Nonetheless, those scenes are "actually quite embarrassing to write, in a way," he says, "because you've got the feeling of being a voyeur."

By his own admission, he's a rather unconventional lord even without the steamy novel. He believes a firstborn daughter in a family should be allowed to inherit the title ("I'm a feminist") and he criticizes the hereditary system in general. "I don't really even believe much in the system that allows me to sit in the House of Lords," he says. "I've never really believed that just because one was born the oldest son of a peer, that gives you the right to legislate." However, while the system exists, he loves to be part of it.

But Grenfell says his first priority, before his writing and his politics, is his World Bank job. His colleagues there "have been, on the whole, amused, quite kind" about the book, he says. But he never discusses the book with his boss, the president of the World Bank, A.W. Clausen. "We have a lot of things to talk about," Grenfell says. "I didn't want to waste his time saying, 'Hey, I've written this book. You ought to read it.' "

In fact, Clausen declined to comment on Grenfell's novel. "We're in a situation here of some 6,000 people, roughly 100 nationalities . . . many of us produce books," said Martin Koelle, acting director of information and public affairs at the World Bank. "Most are of a different nature from the one Julian produced. But it wouldn't be appropriate for Mr. Clausen to comment on one staff member's book."

However, Koelle said that Clausen "was quite amused about the book. It is a bit out of the ordinary. Not the normal books coming out of the pens of World Bank staff members."

Grenfell, who has worked at the bank for nearly 20 years, has been Clausen's chief speech writer since 1983. Grenfell also gives his own speeches, often on economic development in the Third World.

"Occasionally you will get somebody saying, during question time, 'Do you think all the commercial banks in the country are going to go down the drain because the loans in Latin America are never going to be repaid?' You deal with that one and then get somebody coming in and saying 'Where can I buy your book?' "

Still, there have been those moments when a thought about dialogue crept in during World Bank hours. When he was the World Bank's representative to the U.N., he would spend a month each summer in Geneva for meetings. He toted a typewriter and, during breaks in the meetings, strolled along the lake thinking of Margot.

"There were a few occasions in New York when one was attending long meetings at the General Assemby when one's mind would wander . . . maybe a little bit of dialogue would come into one's mind and one would make a little note," he says, smiling. "The delegate next to me would lean over and see what I was writing."
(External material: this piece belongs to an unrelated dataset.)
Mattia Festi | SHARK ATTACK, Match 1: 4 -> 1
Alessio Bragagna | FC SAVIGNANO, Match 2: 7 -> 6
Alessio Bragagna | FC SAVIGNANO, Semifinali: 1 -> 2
Grenfell's first career was in English television. "I was anchorman of the Sunday evening religious discussion program," he says. "The first time I ever discussed the World Bank was on a religious program where we talked about moral responsibilities toward the Third World."
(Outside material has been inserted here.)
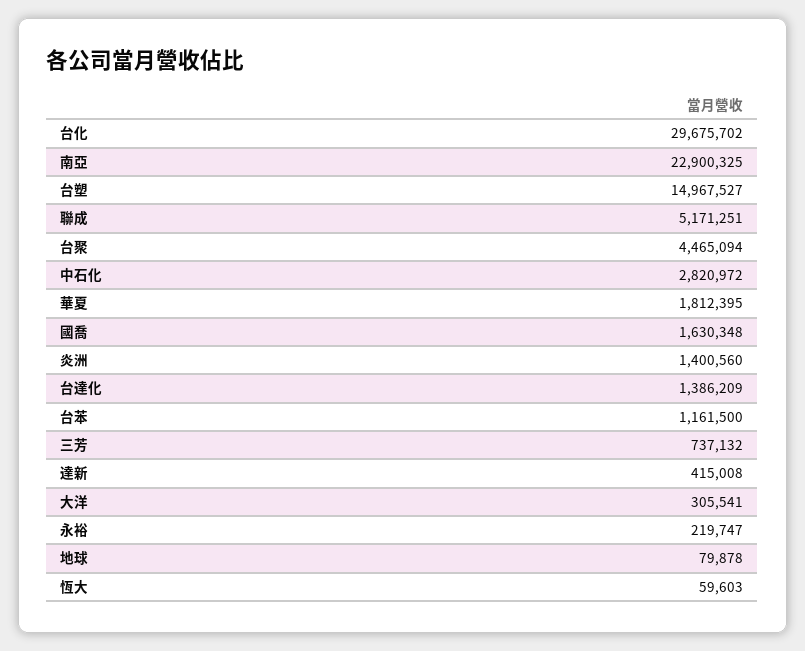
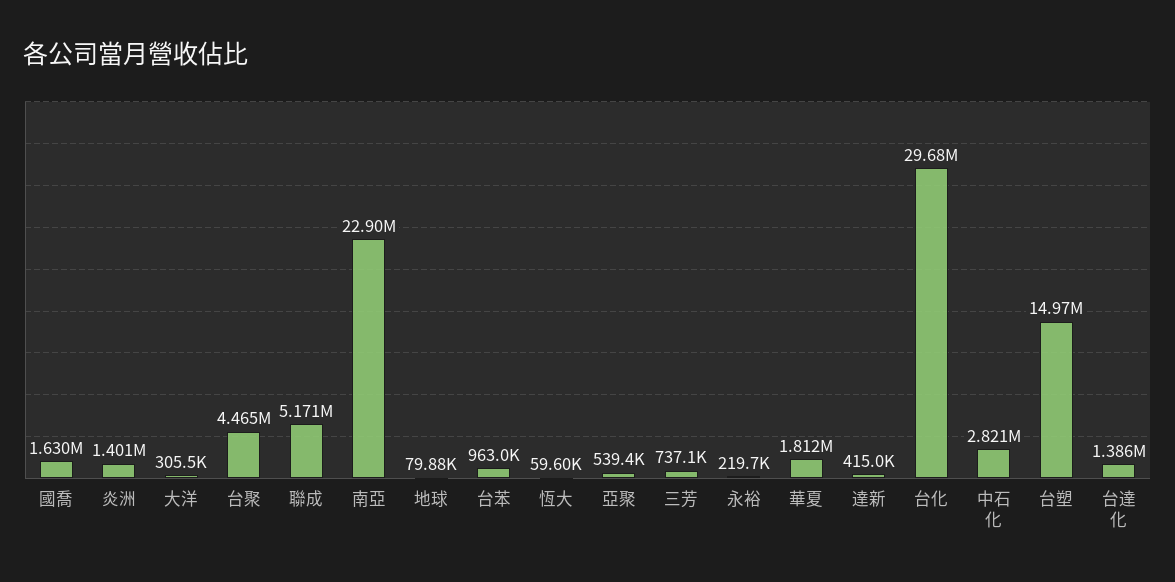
台苯: 1161500 -> 963000
亞聚: none -> 539400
In 1964, he came to the United States to cover the presidential election for British television and heard more about the World Bank from friends. He returned a year later to work there, "to write speeches, maybe help make some movies about the bank, and I got so engrossed by what it was all about and I liked Washington so much that I decided to stay." Grenfell has been the World Bank's deputy director of the European office in Paris, and also has served at the U.N. and held various positions in the Washington office.

Grenfell does his writing in the Georgetown house he shares with Leezee Porter, the Democratic cochair of the Women's Campaign Fund. "I loved it," she says of the book. "A lot of people said it was their first real comfortable glimpse into British society." (Grenfell is divorced from his first wife, separated from his second, and has three children.)

Now, he spends early mornings, late evenings, and weekends working on his second novel, which is set against the backdrop of the 1936 Olympics in Nazi Germany.

"It doesn't leave much time for social life," he says, "but I get around. Living in Washington, one of the nice things is it's a much calmer life for a writer. In New York, life was so frantic. You were always running around. Here, people understand if you want to stay in and write."